Property investing can be incredibly challenging and there is certainly no “get rich quick” model. However, the rewards can be well worth the wait and the investment.
Here are some of our lessons learned so we can save you from making some of the most common mistakes:
Expecting Too Much, Too Soon
You agree your purchase or hand over your healthy investment and expect to be funding your first class ticket to Dubai the following month. Well, we hate to be the ones to break it to you but property is a long game and your returns will not arrive straight away.
One of the huge perks of investing with us is that you can understand exactly what your return will be, when it will be and you can hand over all of the risk to us. If you’re making the decision to invest in property on your own, be warned, you get out what you put in and if you’re cutting corners and seeking out those cheap wins, there might be a few bumps in the road to come.

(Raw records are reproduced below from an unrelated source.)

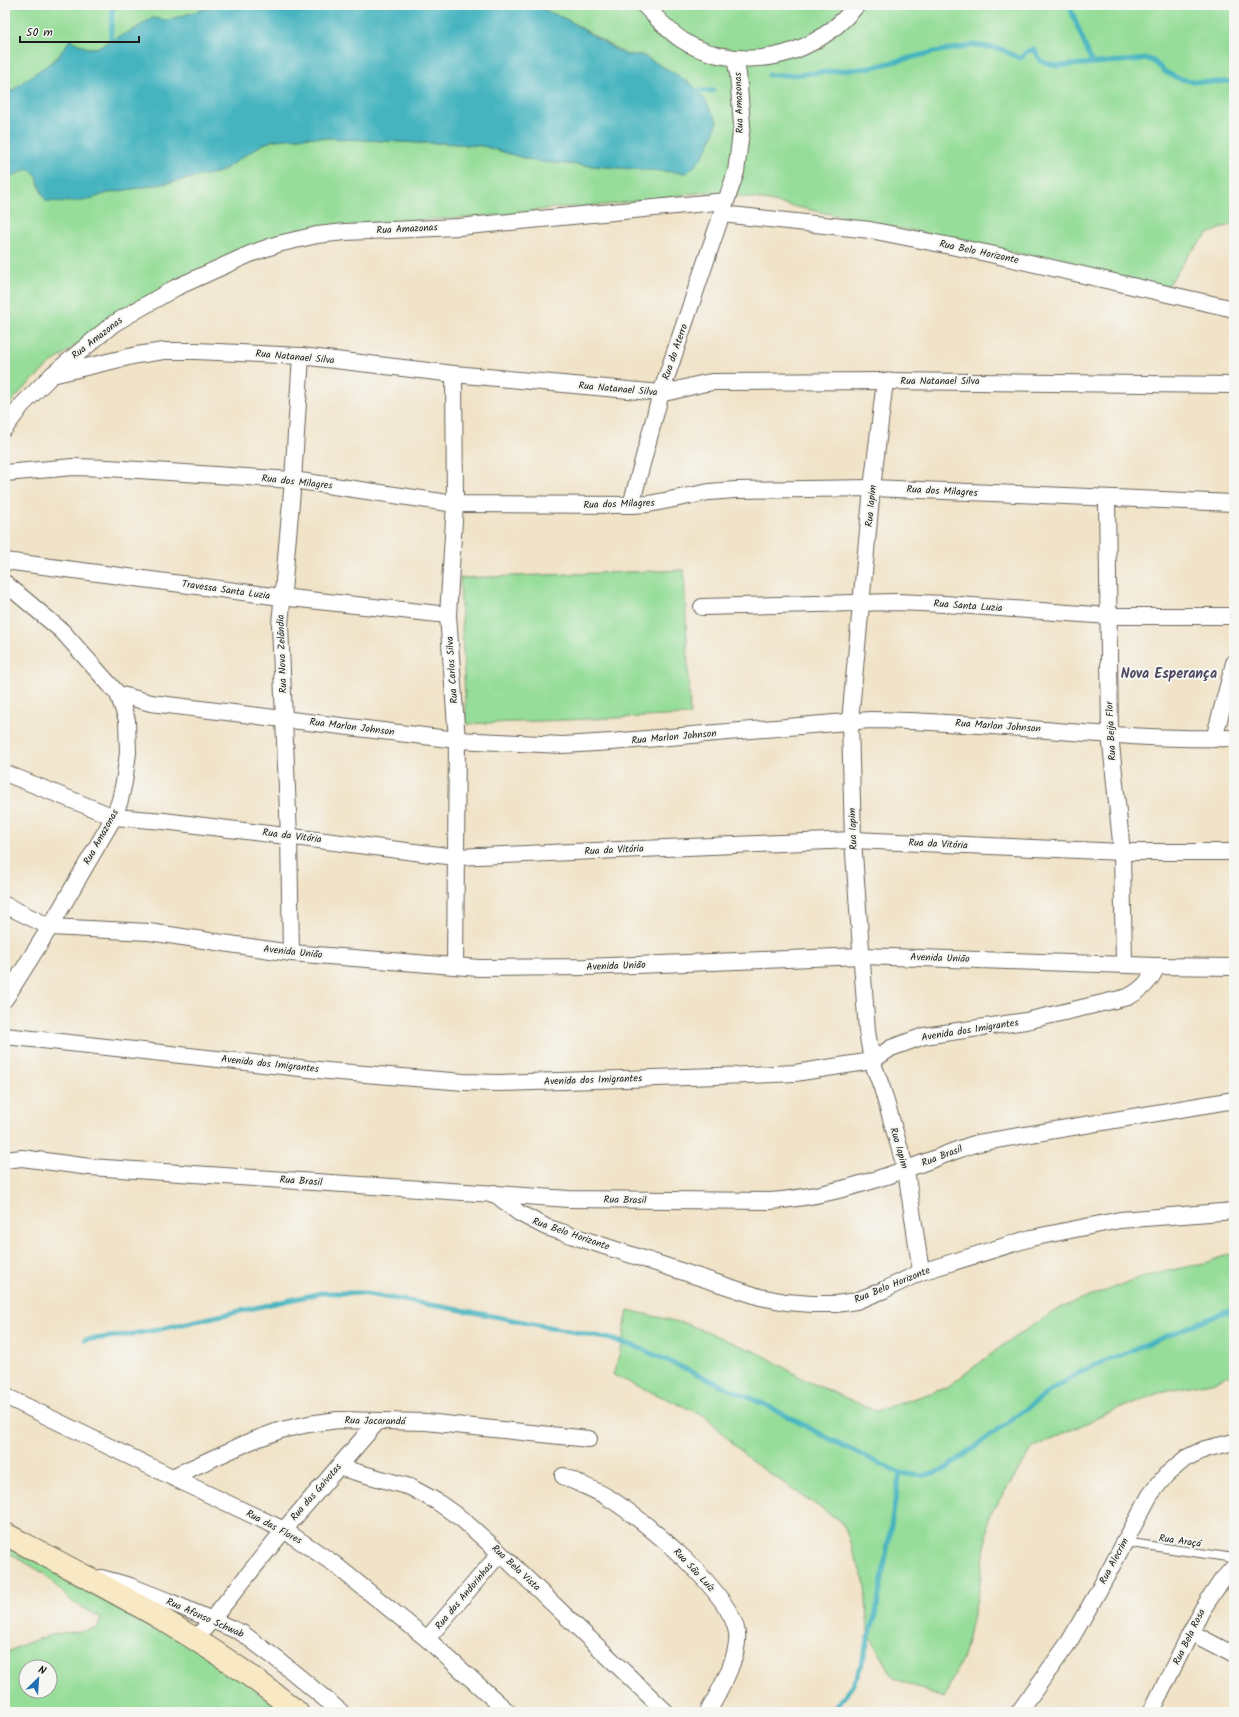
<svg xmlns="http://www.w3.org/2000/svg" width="1239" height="1717" viewBox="0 0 1239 1717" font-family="Kalam,sans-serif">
<rect width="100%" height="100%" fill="#f6f6f2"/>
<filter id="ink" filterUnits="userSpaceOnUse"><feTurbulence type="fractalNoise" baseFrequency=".025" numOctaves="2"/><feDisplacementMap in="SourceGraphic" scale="8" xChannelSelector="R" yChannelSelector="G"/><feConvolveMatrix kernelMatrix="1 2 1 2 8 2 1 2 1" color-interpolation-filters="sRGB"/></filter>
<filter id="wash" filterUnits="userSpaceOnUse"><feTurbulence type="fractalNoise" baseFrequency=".012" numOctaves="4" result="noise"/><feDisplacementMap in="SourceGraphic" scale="16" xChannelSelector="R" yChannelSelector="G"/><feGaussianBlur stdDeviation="0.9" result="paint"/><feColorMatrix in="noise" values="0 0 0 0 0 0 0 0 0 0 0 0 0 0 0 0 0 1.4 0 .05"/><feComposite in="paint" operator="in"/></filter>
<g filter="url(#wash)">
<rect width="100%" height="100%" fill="#f1e3c8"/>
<g fill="#95dd98" stroke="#587c5a" fill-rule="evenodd">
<path d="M5,5H218L168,20L152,18L137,28L96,48H87L70,40L57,58L23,82L12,91L5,93Z"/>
<path d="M533,5H1234V225L1232,224L1208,234L1190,253L1167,287L1019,254L959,239L891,227L759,199L706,192L605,205L554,208L494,216L367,223L291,238L87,337L49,365L23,389L5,409V182L9,178L27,169L36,174L41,191L90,199L108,193L167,183L220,172L261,145L274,140L309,137L420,143H444L483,146L527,159L569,164L663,171L692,85L642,55H627L568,20Z"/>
<path d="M684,570L690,715L466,724L460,578Z"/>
<path d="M1234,1253V1374L1216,1381L1164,1391L1106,1414L1033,1448L989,1516L980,1585L964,1654L944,1698L894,1678L868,1633L865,1584L843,1523L751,1461L705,1416L613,1375L624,1339V1330L628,1310L687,1324L761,1354L807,1381L876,1411L946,1388L1006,1343L1058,1309L1141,1277L1208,1262Z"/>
<path d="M5,1542L212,1655L295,1712H5V1653C21,1645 44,1636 61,1633C74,1632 86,1631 98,1628L101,1618L71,1601L43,1573L6,1551ZM26,1667H50V1691H26Z"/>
</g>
<path fill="#45b4bf" stroke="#30686e" d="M218,5H533L568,20L618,51L627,55H642L674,73L692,85L705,100L717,121C712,141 704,161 686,173L541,162L527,159L483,146L444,143H420L309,137L274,140L261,145L220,172L167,183L108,193L90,199L67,202L46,201L41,191L36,174L27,169L9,178L5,182V93L12,91L23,82L57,58L70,40L87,48H96L137,28L152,18L168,20Z"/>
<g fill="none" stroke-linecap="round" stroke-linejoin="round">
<g stroke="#45b4bf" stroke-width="5">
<path d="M1069,5L1092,63"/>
<path d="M110,46L113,5"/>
<path d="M769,75H792L869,68L934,52L976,45L1001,49L1019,58L1022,57L1026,52L1034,49L1041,61L1056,66L1148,59C1157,61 1160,69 1167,73C1187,85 1212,82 1234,81"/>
<path d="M691,91H713"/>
<path d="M85,1340L127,1335L156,1330L321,1293H361L467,1311L611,1339L637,1347L768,1406L845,1447L900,1473L922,1476L944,1470L1054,1388L1084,1370L1222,1313L1234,1310"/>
<path d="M831,1712L852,1686L861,1666L877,1608L900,1473"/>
</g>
</g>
</g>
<g filter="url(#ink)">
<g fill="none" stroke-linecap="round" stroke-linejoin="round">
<defs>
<path id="lane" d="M1124,1542L1234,1558"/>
<g id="street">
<path d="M644,5C656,17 668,31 682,40C692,47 706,52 718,55C773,67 822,47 857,5"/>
<path d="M722,214L870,230L986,253L1234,309"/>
<path d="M454,374L455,504L448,615L457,740L455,966"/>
<path d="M52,375L137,355L164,351H196L301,356L454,374L661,393C678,391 695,384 713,382L885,381L1234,385"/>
<path d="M885,381L872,488L850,721L853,840L867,1031L872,1061L882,1088L906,1170L921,1272"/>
<path d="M5,428L22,405L52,375L113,324L175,288L250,254L278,244L317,235L345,232L458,227L726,201"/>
<path d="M5,473L73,467L108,468L293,480L455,504L631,505L649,504L709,492L735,490L872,488L1234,503"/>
<path d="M1107,499L1110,734L1122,852L1124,964"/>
<path d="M631,505L661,393L736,172L742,125L738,74L735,59"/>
<path d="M5,561L281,597L448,615"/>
<path d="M5,583L62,631L118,694L127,720L128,753L124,782L120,800L114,817L50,927L5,999"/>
<path d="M702,607L895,602L945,604L1109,616H1234"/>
<path d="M118,694L151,703L457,740L563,745L611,742L870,720C991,721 1113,741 1234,738"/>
<path d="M1214,739L1234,663"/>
<path d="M5,773L114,817L164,821L455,857L853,840L1122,852H1234"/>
<path d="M5,905L50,927L149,932L291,953L479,968L585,967L861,956L1157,966L1234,967"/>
<path d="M291,953L289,836L280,625L293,480L301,356"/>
<path d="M5,1036L328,1071L464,1082L499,1083L749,1075L795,1073L872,1061L891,1048L924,1036L1026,1021L1128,997C1142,990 1151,981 1157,966"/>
<path d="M5,1160L22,1158L90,1167L569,1199L770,1201C815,1198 863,1185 906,1169C931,1161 954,1150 978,1143L1234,1100"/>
<path d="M494,1193L519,1213L546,1227L760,1297L786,1302L812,1304H836L856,1301L884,1290L921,1272L1031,1238L1120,1220L1234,1211"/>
<path d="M5,1396L172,1477L284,1530L333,1563L427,1639L508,1712"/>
<path d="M338,1467L410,1487L436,1501L463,1520L500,1553L666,1712"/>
<path d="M563,1476C579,1484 597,1490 612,1500C646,1522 731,1592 737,1633C740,1656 719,1692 708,1712"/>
<path d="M172,1477L251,1441L281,1430L309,1424L338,1420L426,1422L589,1439"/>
<path d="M101,1578L130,1586L168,1601L242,1633L282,1663L341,1712"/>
<path d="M1192,1633L1234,1655"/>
<path d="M196,1639L284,1530L378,1421"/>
<path d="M427,1639L500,1553"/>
<path d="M1019,1712L1069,1642L1099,1590L1150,1495L1166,1475L1186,1458L1205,1449L1234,1442"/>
<path d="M1151,1712L1202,1610L1222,1580L1234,1567"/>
</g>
<path id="secondary" d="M5,1534C106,1587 209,1639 297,1712"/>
</defs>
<use href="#lane" stroke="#676258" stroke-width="10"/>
<use href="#street" stroke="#676258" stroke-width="18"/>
<use href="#secondary" stroke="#676258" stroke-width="24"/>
<use href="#lane" stroke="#fff" stroke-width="8"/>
<use href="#street" stroke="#fff" stroke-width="16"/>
<use href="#secondary" stroke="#f8e8c3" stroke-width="22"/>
</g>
</g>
<g text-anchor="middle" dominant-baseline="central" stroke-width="4" stroke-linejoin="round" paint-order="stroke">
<g font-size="10" fill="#1c1c1c" stroke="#f6f6f2">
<text transform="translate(739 103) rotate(-92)">Rua Amazonas</text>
<text transform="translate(407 229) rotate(-3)">Rua Amazonas</text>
<text transform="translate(979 252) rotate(12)">Rua Belo Horizonte</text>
<text transform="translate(97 338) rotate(-38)">Rua Amazonas</text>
<text transform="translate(675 352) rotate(-71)">Rua do Aterro</text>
<text transform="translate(295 357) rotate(5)">Rua Natanael Silva</text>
<text x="940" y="381">Rua Natanael Silva</text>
<text transform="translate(618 389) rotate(5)">Rua Natanael Silva</text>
<text transform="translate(297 482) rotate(6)">Rua dos Milagres</text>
<text transform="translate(942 491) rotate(3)">Rua dos Milagres</text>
<text transform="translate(619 504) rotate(-2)">Rua dos Milagres</text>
<text transform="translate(871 506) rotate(-84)">Rua Iapim</text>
<text transform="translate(226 590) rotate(8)">Travessa Santa Luzia</text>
<text transform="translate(968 606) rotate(4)">Rua Santa Luzia</text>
<text transform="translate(282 654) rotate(-92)">Rua Nova Zelândia</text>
<text transform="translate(452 670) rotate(-94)">Rua Carlos Silva</text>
<text transform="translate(998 726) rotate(4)">Rua Marlon Johnson</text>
<text transform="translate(352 727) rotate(7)">Rua Marlon Johnson</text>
<text transform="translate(1111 731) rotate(-93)">Rua Beija Flor</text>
<text transform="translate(674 737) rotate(-5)">Rua Marlon Johnson</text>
<text transform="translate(853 829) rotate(-92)">Rua Iapim</text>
<text transform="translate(292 836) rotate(7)">Rua da Vitória</text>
<text transform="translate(101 837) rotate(-61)">Rua Amazonas</text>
<text transform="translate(938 844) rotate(3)">Rua da Vitória</text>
<text transform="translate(614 850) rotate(-3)">Rua da Vitória</text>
<text transform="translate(293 952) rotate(6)">Avenida União</text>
<text transform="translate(940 958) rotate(2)">Avenida União</text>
<text transform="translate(616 966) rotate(-2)">Avenida União</text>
<text transform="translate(970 1030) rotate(-9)">Avenida dos Imigrantes</text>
<text transform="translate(270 1064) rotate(6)">Avenida dos Imigrantes</text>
<text transform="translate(593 1080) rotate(-2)">Avenida dos Imigrantes</text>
<text transform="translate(899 1148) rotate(74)">Rua Iapim</text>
<text transform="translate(942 1156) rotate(-21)">Rua Brasil</text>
<text transform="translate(301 1181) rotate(4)">Rua Brasil</text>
<text transform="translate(625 1200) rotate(1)">Rua Brasil</text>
<text transform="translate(571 1234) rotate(19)">Rua Belo Horizonte</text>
<text transform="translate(892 1285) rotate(-22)">Rua Belo Horizonte</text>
<text transform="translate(375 1421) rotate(1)">Rua Jacarandá</text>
<text transform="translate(316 1492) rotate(-49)">Rua das Gaivotas</text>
<text transform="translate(274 1527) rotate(28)">Rua das Flores</text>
<text transform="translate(1180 1541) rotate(8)">Rua Araçá</text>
<text transform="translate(1114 1561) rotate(-62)">Rua Alecrim</text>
<text transform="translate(516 1568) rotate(43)">Rua Bela Vista</text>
<text transform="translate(694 1570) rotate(47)">Rua São Luíz</text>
<text transform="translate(464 1596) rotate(-50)">Rua das Andorinhas</text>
<text transform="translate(205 1618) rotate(24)">Rua Afonso Schwab</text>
<text transform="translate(1189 1637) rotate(-64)">Rua Bela Rosa</text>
</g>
<g font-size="14" font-weight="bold" fill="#4f4a62" stroke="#f6f6f2">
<text x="1169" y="674">Nova Esperança</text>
</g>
</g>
<rect width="1239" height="1717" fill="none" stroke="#f6f6f2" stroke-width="20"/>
<g transform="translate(38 1679) rotate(25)"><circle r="19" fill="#f6f6f2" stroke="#9f9f9c"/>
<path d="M0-3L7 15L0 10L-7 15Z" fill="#1f6fb2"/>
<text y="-6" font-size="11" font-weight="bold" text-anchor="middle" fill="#1c1c1c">N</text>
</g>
<path d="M20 36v6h119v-6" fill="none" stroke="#1c1c1c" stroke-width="2"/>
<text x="26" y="36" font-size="12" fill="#1c1c1c" stroke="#f6f6f2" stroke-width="3" paint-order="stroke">50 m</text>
</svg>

Right Property, Wrong Location
What’s the saying? “Worst house on the best road”? Well yes, to a degree but only if the surrounding roads and area are desirable and right for your strategy too. Would it attract the right kind of tenants or buyers? Is the strategy for the property right for the area such as HMO, serviced accommodation or family home.
Forcing the Numbers
You see a property, you think it’s ideal. It ticks all of the boxes on your viewing checklist and you fly straight into putting an offer in, right? WRONG.
You MUST do your due diligence.
Calculate the cost of the refurbishment
Look at nearby sold prices on Rightmove and Zoopla
Are there any similar properties on the market nearby so you can get a live price comparison
Have you spoken to the agent about rental prices in the area?
Do the numbers work with your strategy?
Are there any plans for future regeneration in the area?
Only when you have worked through the numbers and fully understand how they work with your strategy, should you place that offer. The last thing you want to do is start messing agents around.